La filière gras dans les Landes
Notice
Présentation de différents aspects de la filière gras dans les Landes : du marché au gras de Pomarez à l'exploitation d'un producteur de canards gras à Maylis sous contrat avec l'un des plus grands conserveurs français, en passant par l'obtention de l'IGP Sud-Ouest pour protéger les producteurs locaux de la concurrence étrangère.
Éclairage
L'élevage des palmipèdes gras est une tradition bien ancrée dans le sud-ouest de la France, mais, contrairement à ce que voudrait faire croire ce reportage, daté de 1996, ce que l'on engraissait c'était des oies et en petite quantité pour une production saisonnière. Á partir de 1960, sous l'impulsion de plusieurs facteurs, le canard a pris le dessus et l'oie a été abandonnée dans de nombreuses régions. Ces facteurs sont d'ordre économique général : l'élévation du niveau de vie qui a permis une certaine généralisation de la consommation de foie gras ou l'évolution de l'agriculture qui a obligé les petites exploitations à se lancer dans des activités spécialisées, ou d'ordre technique, comme le développement de la congélation qui a permis de s'affranchir des modes de conservation traditionnelle (confits) pour proposer de nouveaux produits plus faciles à stocker et à préparer comme le magret créé vers 1960 par André Daguin, restaurateur à Auch. Or, le canard présente plusieurs avantages par rapport à l'oie : gavage moins contraignant (deux fois par jour au lieu de trois) et plus court (quinze jours au lieu de trois semaines), viande plus tendre, foie moins volumineux et donc moins cher. La forte hausse de la production de palmipèdes, la rationalisation des méthodes de gavage et l'augmentation pharamineuse de la taille des élevages ont entraîné une baisse des prix et une généralisation de la consommation hors de périodes (fin d'année) et des zones traditionnelles (Alsace, Sud-Ouest).
Si bien que ce marché qui est décrit dans ce reportage comme traditionnel ne présente qu'une tradition bien récente, une quinzaine d'années tout au plus. Il met en valeur la petite production familiale, enfin relativement petite, quelques centaines de canards, destinée à de petits conserveurs régionaux, à des particuliers ou des professionnels (restaurateurs, bouchers) réalisant eux-mêmes leurs conserves. Un certain nombre des petits (et aussi moyens) producteurs pratiquent également la vente directe à la ferme, bénéficiant du développement du tourisme rural.

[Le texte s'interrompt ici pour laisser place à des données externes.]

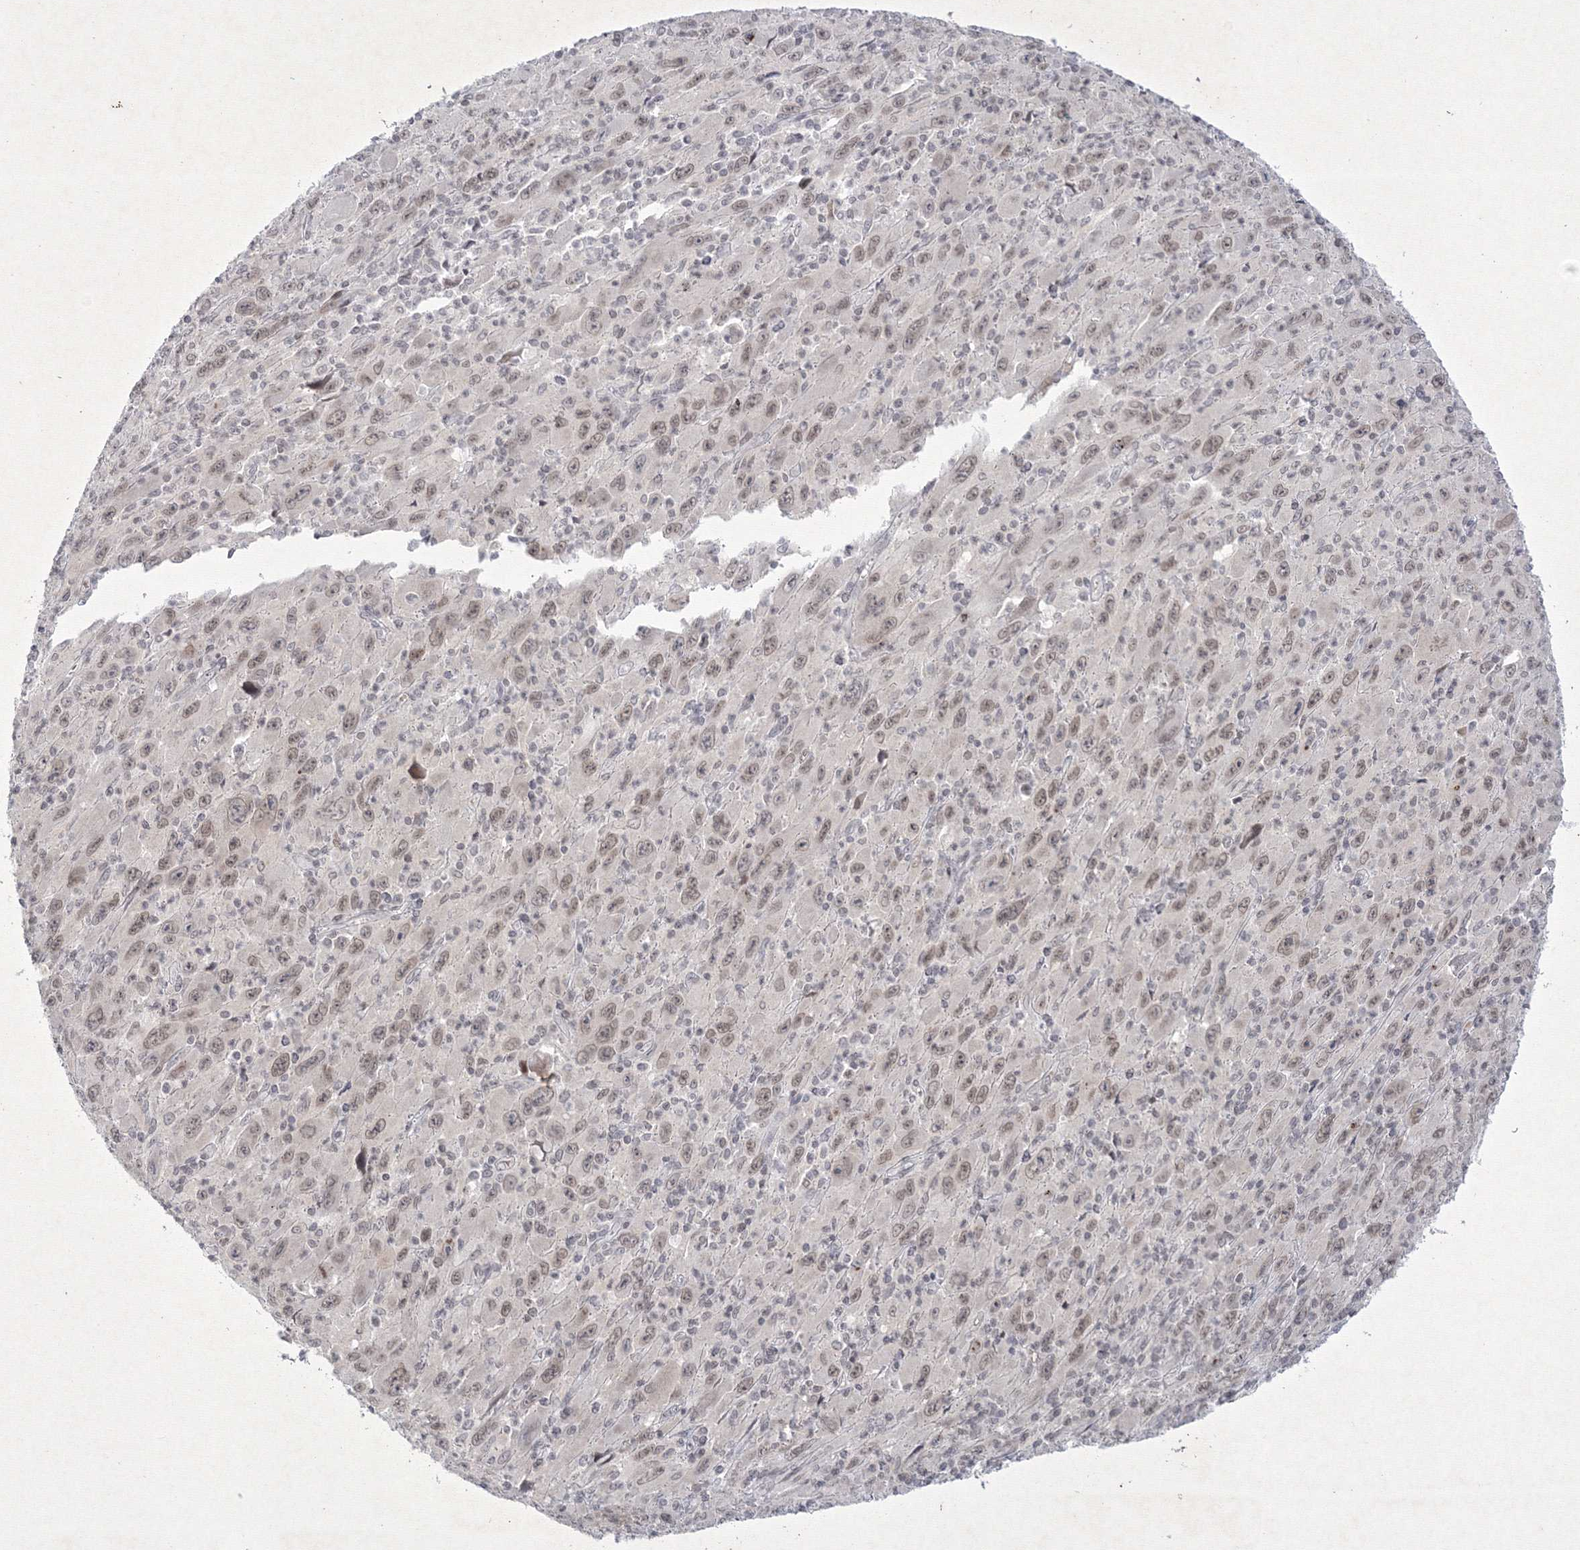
{"staining": {"intensity": "weak", "quantity": "25%-75%", "location": "nuclear"}, "tissue": "melanoma", "cell_type": "Tumor cells", "image_type": "cancer", "snomed": [{"axis": "morphology", "description": "Malignant melanoma, Metastatic site"}, {"axis": "topography", "description": "Skin"}], "caption": "This is a micrograph of immunohistochemistry staining of malignant melanoma (metastatic site), which shows weak positivity in the nuclear of tumor cells.", "gene": "NXPE3", "patient": {"sex": "female", "age": 56}}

Mais ce n'est là que la partie émergée de l'iceberg, d'ailleurs en perte de vitesse si l'on en croit l'évolution des apports au marché de Pomarez : la masse de l'activité conserve est aux mains de quelques grandes sociétés, originaires des zones traditionnelles de production (Périgord, Landes) qui, devant la forte hausse de la demande, ne pouvaient plus se contenter de s'approvisionner sur les marchés locaux. Elles mirent donc en place un réseau de gaveurs tenus par des contrats et obligés, de par les investissements qu'ils doivent consentir, à produire toujours plus à des prix tout juste rémunérateurs et qui ne peuvent qu'espérer, comme le producteur présenté dans le reportage, une hypothétique et bien improbable hausse des cours.
Il faut bien dire que cette évolution n'a pas favorisé la recherche ou le maintien de la qualité, ce qui explique la réaction des producteurs "indépendants" qui ont obtenu la création d'une IGP palmipèdes du Sud-Ouest afin de lutter contre la concurrence nationale (Vendée, Bretagne) et bientôt européenne (Hongrie).